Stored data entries
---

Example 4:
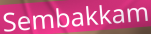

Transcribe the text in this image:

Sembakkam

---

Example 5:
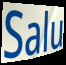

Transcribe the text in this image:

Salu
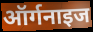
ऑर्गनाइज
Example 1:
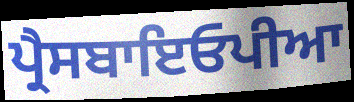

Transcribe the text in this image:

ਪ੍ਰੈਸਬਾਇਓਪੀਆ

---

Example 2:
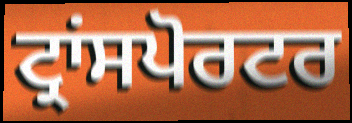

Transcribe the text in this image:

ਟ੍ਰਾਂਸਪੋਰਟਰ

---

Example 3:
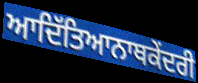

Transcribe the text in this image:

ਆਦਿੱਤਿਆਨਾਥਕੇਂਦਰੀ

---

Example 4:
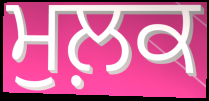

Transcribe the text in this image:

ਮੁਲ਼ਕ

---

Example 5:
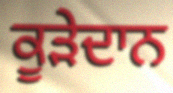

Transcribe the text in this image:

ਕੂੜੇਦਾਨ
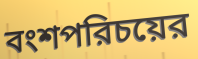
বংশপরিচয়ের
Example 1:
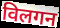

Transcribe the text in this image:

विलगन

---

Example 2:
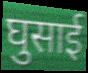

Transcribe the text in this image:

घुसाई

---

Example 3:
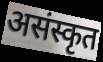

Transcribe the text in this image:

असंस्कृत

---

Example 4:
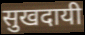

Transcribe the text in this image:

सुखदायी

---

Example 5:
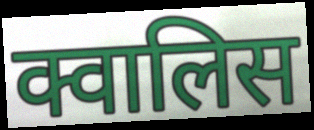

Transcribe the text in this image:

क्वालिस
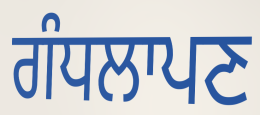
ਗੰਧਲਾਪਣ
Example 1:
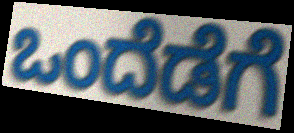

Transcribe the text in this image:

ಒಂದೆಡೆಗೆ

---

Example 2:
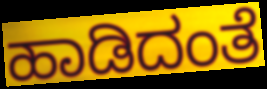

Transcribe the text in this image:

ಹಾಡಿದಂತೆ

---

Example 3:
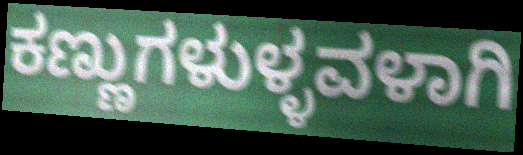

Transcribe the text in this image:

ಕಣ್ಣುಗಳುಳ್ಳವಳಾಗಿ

### WORK TO BE COMPLETED
Your reply should consist of the data, transcribed exactly, and should hold no pictures.

### SOLVED EXERCISE
---

Example 4:

Transcribe the text in this image:

Sembakkam

---

Example 5:

Transcribe the text in this image:

Salu
ऑर्गनाइज
Example 1:

Transcribe the text in this image:

ਪ੍ਰੈਸਬਾਇਓਪੀਆ

---

Example 2:

Transcribe the text in this image:

ਟ੍ਰਾਂਸਪੋਰਟਰ

---

Example 3:

Transcribe the text in this image:

ਆਦਿੱਤਿਆਨਾਥਕੇਂਦਰੀ

---

Example 4:

Transcribe the text in this image:

ਮੁਲ਼ਕ

---

Example 5:

Transcribe the text in this image:

ਕੂੜੇਦਾਨ
বংশপরিচয়ের
Example 1:

Transcribe the text in this image:

विलगन

---

Example 2:

Transcribe the text in this image:

घुसाई

---

Example 3:

Transcribe the text in this image:

असंस्कृत

---

Example 4:

Transcribe the text in this image:

सुखदायी

---

Example 5:

Transcribe the text in this image:

क्वालिस
ਗੰਧਲਾਪਣ
Example 1:

Transcribe the text in this image:

ಒಂದೆಡೆಗೆ

---

Example 2:

Transcribe the text in this image:

ಹಾಡಿದಂತೆ

---

Example 3:

Transcribe the text in this image:

ಕಣ್ಣುಗಳುಳ್ಳವಳಾಗಿ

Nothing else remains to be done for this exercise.